WORK TO BE COMPLETED :: Every line of the material is to be given again exactly.

STORED DATA ::

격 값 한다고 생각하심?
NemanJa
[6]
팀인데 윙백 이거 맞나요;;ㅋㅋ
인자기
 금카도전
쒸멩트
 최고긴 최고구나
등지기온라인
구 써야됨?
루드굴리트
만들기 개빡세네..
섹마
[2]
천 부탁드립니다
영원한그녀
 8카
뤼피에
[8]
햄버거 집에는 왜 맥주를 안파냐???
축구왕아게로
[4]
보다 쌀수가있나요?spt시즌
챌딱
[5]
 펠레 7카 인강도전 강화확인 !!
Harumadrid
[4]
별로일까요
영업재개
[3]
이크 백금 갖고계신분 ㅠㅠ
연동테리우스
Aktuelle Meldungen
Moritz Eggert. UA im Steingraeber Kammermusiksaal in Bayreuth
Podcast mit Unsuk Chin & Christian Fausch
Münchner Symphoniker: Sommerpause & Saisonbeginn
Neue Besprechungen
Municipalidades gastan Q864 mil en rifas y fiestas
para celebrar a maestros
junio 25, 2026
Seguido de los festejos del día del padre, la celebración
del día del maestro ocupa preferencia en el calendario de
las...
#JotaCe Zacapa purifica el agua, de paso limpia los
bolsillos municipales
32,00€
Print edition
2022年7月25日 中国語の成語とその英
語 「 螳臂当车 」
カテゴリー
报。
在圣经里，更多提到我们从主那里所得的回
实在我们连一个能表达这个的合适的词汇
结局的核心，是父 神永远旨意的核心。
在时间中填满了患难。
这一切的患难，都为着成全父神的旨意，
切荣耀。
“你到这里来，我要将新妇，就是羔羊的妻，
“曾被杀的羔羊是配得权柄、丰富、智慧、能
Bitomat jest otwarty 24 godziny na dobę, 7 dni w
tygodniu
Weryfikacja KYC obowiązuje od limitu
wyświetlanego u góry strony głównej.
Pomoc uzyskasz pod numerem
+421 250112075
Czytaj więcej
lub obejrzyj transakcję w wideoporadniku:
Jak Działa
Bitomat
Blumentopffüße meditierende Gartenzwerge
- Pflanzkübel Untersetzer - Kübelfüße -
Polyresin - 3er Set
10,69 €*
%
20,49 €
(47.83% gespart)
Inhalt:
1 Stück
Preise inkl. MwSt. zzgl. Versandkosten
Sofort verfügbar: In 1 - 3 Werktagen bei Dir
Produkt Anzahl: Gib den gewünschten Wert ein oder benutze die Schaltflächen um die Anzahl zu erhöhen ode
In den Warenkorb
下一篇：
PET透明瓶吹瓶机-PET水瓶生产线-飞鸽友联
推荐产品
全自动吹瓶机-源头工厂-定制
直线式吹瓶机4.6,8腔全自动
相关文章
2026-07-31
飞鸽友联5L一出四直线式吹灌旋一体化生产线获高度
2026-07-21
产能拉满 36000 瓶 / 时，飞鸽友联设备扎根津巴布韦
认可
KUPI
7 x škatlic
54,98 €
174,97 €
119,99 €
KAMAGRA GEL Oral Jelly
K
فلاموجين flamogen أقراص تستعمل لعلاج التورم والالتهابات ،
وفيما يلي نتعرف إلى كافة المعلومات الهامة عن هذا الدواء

RESPONSE AREA ::
격 값 한다고 생각하심?
NemanJa
[6]
팀인데 윙백 이거 맞나요;;ㅋㅋ
인자기
 금카도전
쒸멩트
 최고긴 최고구나
등지기온라인
구 써야됨?
루드굴리트
만들기 개빡세네..
섹마
[2]
천 부탁드립니다
영원한그녀
 8카
뤼피에
[8]
햄버거 집에는 왜 맥주를 안파냐???
축구왕아게로
[4]
보다 쌀수가있나요?spt시즌
챌딱
[5]
 펠레 7카 인강도전 강화확인 !!
Harumadrid
[4]
별로일까요
영업재개
[3]
이크 백금 갖고계신분 ㅠㅠ
연동테리우스
Aktuelle Meldungen
Moritz Eggert. UA im Steingraeber Kammermusiksaal in Bayreuth
Podcast mit Unsuk Chin & Christian Fausch
Münchner Symphoniker: Sommerpause & Saisonbeginn
Neue Besprechungen
Municipalidades gastan Q864 mil en rifas y fiestas
para celebrar a maestros
junio 25, 2026
Seguido de los festejos del día del padre, la celebración
del día del maestro ocupa preferencia en el calendario de
las...
#JotaCe Zacapa purifica el agua, de paso limpia los
bolsillos municipales
32,00€
Print edition
2022年7月25日 中国語の成語とその英
語 「 螳臂当车 」
カテゴリー
报。
在圣经里，更多提到我们从主那里所得的回
实在我们连一个能表达这个的合适的词汇
结局的核心，是父 神永远旨意的核心。
在时间中填满了患难。
这一切的患难，都为着成全父神的旨意，
切荣耀。
“你到这里来，我要将新妇，就是羔羊的妻，
“曾被杀的羔羊是配得权柄、丰富、智慧、能
Bitomat jest otwarty 24 godziny na dobę, 7 dni w
tygodniu
Weryfikacja KYC obowiązuje od limitu
wyświetlanego u góry strony głównej.
Pomoc uzyskasz pod numerem
+421 250112075
Czytaj więcej
lub obejrzyj transakcję w wideoporadniku:
Jak Działa
Bitomat
Blumentopffüße meditierende Gartenzwerge
- Pflanzkübel Untersetzer - Kübelfüße -
Polyresin - 3er Set
10,69 €*
%
20,49 €
(47.83% gespart)
Inhalt:
1 Stück
Preise inkl. MwSt. zzgl. Versandkosten
Sofort verfügbar: In 1 - 3 Werktagen bei Dir
Produkt Anzahl: Gib den gewünschten Wert ein oder benutze die Schaltflächen um die Anzahl zu erhöhen ode
In den Warenkorb
下一篇：
PET透明瓶吹瓶机-PET水瓶生产线-飞鸽友联
推荐产品
全自动吹瓶机-源头工厂-定制
直线式吹瓶机4.6,8腔全自动
相关文章
2026-07-31
飞鸽友联5L一出四直线式吹灌旋一体化生产线获高度
2026-07-21
产能拉满 36000 瓶 / 时，飞鸽友联设备扎根津巴布韦
认可
KUPI
7 x škatlic
54,98 €
174,97 €
119,99 €
KAMAGRA GEL Oral Jelly
K
فلاموجين flamogen أقراص تستعمل لعلاج التورم والالتهابات ،
وفيما يلي نتعرف إلى كافة المعلومات الهامة عن هذا الدواء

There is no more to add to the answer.